(Stored records)
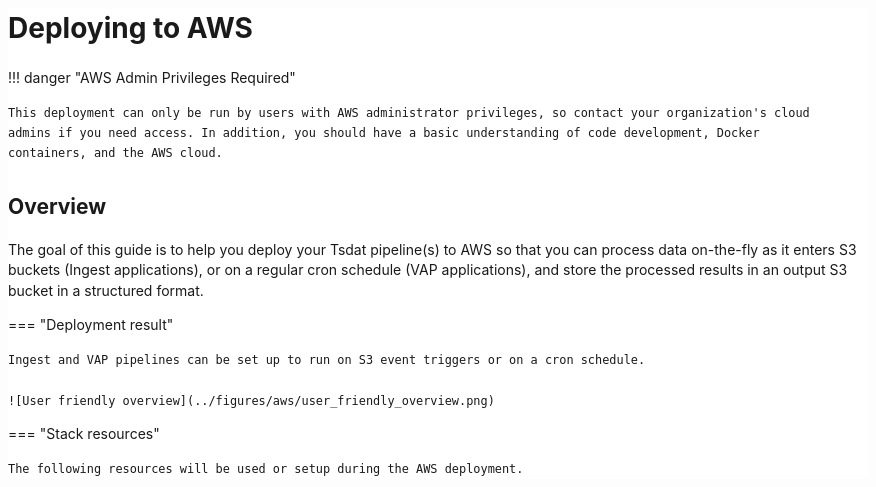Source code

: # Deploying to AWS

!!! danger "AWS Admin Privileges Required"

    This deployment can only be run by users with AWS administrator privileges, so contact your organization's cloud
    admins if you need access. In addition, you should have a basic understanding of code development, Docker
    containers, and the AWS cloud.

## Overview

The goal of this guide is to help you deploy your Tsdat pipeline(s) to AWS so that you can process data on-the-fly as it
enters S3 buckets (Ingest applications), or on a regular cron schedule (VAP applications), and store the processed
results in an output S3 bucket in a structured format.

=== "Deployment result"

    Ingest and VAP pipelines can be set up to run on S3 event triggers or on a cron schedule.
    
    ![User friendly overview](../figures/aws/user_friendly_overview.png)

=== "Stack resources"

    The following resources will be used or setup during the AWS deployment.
==
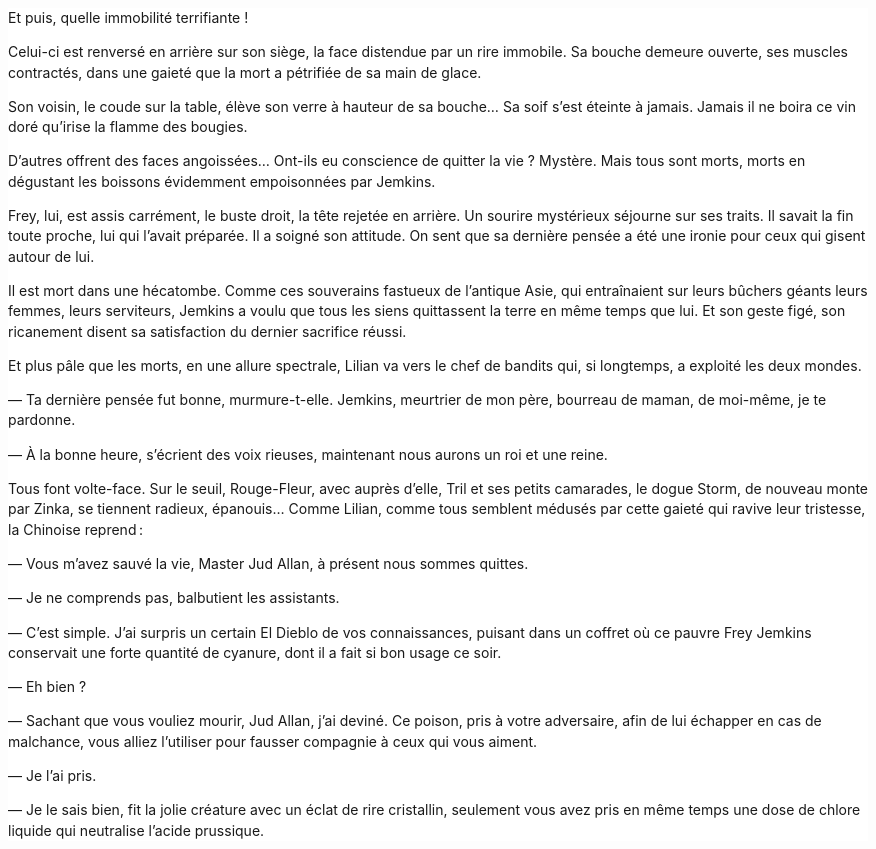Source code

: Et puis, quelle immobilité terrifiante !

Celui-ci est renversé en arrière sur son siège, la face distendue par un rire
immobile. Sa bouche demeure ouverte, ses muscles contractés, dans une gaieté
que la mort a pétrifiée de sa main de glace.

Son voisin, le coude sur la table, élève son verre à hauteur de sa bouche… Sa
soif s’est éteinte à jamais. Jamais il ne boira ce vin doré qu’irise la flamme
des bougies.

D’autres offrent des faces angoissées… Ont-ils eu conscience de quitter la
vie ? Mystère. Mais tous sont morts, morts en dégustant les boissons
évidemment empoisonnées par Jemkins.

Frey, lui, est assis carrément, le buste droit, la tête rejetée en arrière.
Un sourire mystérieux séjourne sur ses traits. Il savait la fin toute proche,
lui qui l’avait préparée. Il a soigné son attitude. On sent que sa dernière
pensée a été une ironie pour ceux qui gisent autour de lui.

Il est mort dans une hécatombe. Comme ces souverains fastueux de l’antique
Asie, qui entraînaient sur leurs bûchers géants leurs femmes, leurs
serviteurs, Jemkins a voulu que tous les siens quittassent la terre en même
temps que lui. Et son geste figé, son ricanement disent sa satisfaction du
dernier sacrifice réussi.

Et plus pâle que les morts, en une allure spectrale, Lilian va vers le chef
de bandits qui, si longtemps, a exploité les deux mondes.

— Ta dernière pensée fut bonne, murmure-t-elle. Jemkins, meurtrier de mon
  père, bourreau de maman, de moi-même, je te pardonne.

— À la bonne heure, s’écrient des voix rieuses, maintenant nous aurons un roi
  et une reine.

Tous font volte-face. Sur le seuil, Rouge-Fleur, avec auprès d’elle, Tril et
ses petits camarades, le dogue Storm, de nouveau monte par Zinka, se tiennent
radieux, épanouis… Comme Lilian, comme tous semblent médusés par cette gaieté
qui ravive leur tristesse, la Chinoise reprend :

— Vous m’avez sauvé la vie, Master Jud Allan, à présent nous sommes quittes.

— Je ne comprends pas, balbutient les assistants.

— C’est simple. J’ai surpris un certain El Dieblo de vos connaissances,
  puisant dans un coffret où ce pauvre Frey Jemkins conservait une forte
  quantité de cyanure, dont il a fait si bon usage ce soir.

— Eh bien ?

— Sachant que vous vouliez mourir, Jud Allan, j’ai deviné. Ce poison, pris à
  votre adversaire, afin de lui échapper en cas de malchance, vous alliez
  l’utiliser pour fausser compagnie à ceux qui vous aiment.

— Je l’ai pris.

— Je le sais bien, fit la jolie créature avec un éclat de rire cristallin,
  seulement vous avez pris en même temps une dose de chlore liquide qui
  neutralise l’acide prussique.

## What you need to do
Only the lines above from the one with "enters S3 buckets" through the one with "The following resources" should be duplicated, character for character.

## Answer to this task
enters S3 buckets (Ingest applications), or on a regular cron schedule (VAP applications), and store the processed
results in an output S3 bucket in a structured format.

=== "Deployment result"

    Ingest and VAP pipelines can be set up to run on S3 event triggers or on a cron schedule.
    
    ![User friendly overview](../figures/aws/user_friendly_overview.png)

=== "Stack resources"

    The following resources will be used or setup during the AWS deployment.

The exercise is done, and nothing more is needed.